For the past couple of years, the father of three daughters and chief executive officer of French high-end children's wear brand Bonpoint has not only been the "free fashion adviser" at home for "four of the most important women in his world", but also a trendsetter that has shaped the wardrobe of such well-publicized figures as Harper Seven Beckham, the latest baby daughter of Victoria and David Beckham, offspring of US President Barack Obama and scions of Hollywood celebrities and European royal families.
Now, at 41, he is setting his sights on the wardrobes of the precious single child in millions of Chinese families.
"I have three most difficult 'customers' at home. I have served them very well and now I think it's time to move on to a more challenging (clientele)," said Vallat while sitting comfortably on a brown sofa in the brand's store in Shanghai's most sleek shopping mall.
"Of course, we don't want to miss the fast train of China," Vallat added.
Founded in 1975, Bonpoint started off as a "mom-and-pop" children's apparel store on the Boulevard Saint-Germain on the Left Bank in Paris, with Marie-France Cohen, the "mom", as the core spirit of the business. A descendant of a Parisian upper-class family, Cohen quickly and successfully made the brand a household name in the world fashion capital by offering what is called "effortless chic for kids".
While the founder has now shifted her interest mainly to charity work, selling the business to French luxury group EPI, where Vallat reigns, the store has remained a cult wardrobe for some of the world's most famous mothers such as Katie Holmes, Angelina Jolie and Kate Moss, who have been known to dress their daughter head-to-toe in signature items such as little pin-tucks and fitted Harris Tweed coats or gorgeous Liberty-print dresses from the store.
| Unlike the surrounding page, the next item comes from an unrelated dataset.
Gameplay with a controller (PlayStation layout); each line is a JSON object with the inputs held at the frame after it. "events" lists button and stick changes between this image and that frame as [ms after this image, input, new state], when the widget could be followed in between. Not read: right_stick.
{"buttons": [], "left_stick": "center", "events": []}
"For sure it helps the store to have celebrities coming almost every week, but we don't want to play on it too much as if we invited them for a show. It's all personal," said Vallat.
But in China, a market the brand entered a mere six years ago, Vallat believes the key to growth is not serving a Suri, (the daughter of Tom Cruise and Katie Holmes and perhaps the world's youngest fashion icon) but dressing millions of Suris from middle-class families, the most powerful customers in the Chinese luxury market.
"In luxury, it always starts with women, then men, then children. In China, it may start with men, gain momentum from women, but now it's definitely the time for children," said Vallat, who has been in the industry since 1996, when he became a store manager for Louis Vuitton Avenue Montaigne, Paris, after leaving the bank industry.
A report released in October by the US business consulting firm Frost & Sullivan predicted that by 2015 the market for youngsters' clothes in China would keep growing at a high rate close to 20 per cent annually.
"With the arrival of the fourth Chinese baby boom since 1949, the market is welcoming a new generation of clientele mostly dominated by the post-1980s generation, who were born after the country's economic reforms and who are less price-sensitive and more brand-aware," the report said.
"We had a very slow start when coming to China in 2006 because we started our first boutique in the country as a street store, as we did in Paris. But after relocating to Plaza 66 (one of Shanghai's most high-end department stores), business started to pick up very quickly," said Vallat.
Although the Chinese market still accounts for a very small proportion of income for Bonpoint - no more than 5 per cent - it is quickly catching up thanks to a double-digit growth rate. Vallat forecast it will contribute at least 10 per cent of sales to the French house as young parents in the country seem happy to spend 1,000 yuan (S$194.96) apiece on cotton dresses and jackets.